Ah, K. I must be confused hopefully you can clear this up for me. Measles is R12-18, SARS1 was R2-5, the last thing you posted estimating the R0 of sars2 was r5.7. Those numbers just seem different to me.

How exactly is it going to infect 100% of persons under age 20 when they're only represented as 5% of confirmed cases? Do you recall outbreaks in schools in February or March when it was confirmed widespread throughout the country?

And there seems to be mounting evidence that sars2, supported by previous coronaviruses like sars1, is more like R3 but with superspreading events, where only 10% of infected become contagious. So you get these large outbreaks in big crowds, but it doesn't infect high percentages of the total population like measles.

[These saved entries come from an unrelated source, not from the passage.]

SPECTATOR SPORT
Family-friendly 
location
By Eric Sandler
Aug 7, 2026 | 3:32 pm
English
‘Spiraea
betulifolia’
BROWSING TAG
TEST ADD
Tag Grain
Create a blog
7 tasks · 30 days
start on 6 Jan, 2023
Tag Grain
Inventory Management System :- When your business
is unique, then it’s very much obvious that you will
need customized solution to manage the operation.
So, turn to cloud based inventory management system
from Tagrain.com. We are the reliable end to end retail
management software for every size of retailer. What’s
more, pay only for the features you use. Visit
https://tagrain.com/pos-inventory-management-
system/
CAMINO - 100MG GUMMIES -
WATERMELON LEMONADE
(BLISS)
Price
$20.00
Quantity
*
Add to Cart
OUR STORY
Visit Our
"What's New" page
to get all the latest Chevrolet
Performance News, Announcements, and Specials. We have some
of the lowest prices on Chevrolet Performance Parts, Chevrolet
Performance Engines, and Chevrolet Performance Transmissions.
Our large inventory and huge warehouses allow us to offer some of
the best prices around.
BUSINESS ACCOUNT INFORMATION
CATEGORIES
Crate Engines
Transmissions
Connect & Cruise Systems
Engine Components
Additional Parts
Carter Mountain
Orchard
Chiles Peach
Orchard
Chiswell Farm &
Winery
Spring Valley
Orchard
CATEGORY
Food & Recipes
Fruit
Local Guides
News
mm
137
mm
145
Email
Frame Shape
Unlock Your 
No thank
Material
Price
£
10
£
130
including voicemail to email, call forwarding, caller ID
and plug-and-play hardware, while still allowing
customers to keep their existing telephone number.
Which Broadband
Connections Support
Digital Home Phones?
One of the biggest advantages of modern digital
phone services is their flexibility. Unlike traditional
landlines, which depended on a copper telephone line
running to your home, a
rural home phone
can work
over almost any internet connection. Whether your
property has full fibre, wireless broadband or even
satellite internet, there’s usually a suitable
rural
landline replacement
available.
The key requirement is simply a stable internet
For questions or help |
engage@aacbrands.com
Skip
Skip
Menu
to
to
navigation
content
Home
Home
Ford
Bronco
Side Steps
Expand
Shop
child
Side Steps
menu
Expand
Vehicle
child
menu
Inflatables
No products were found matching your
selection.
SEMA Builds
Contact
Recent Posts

https://www.washingtonpost.com/world...6e5_story.html
https://www.avsforum.com/forum/500-c...l#post59693488

San Miguel County performed antibody tests the last week of March. Assuming the tests were reliable enough to catch a couple of actual previously infected persons, the virus would have had to have arrived at the small mountain community weeks earlier.

https://www.telluridenews.com/news/a...4c816a624.html
https://www.avsforum.com/forum/attac...1&d=1590296721

Not trying to support a narrative or course of action, just want to know the facts. 100% total infected for herd immunity sounds like guesswork not based on the current virus or any analysis of how its traveled so far, as does 90%, 70%, and even 60%.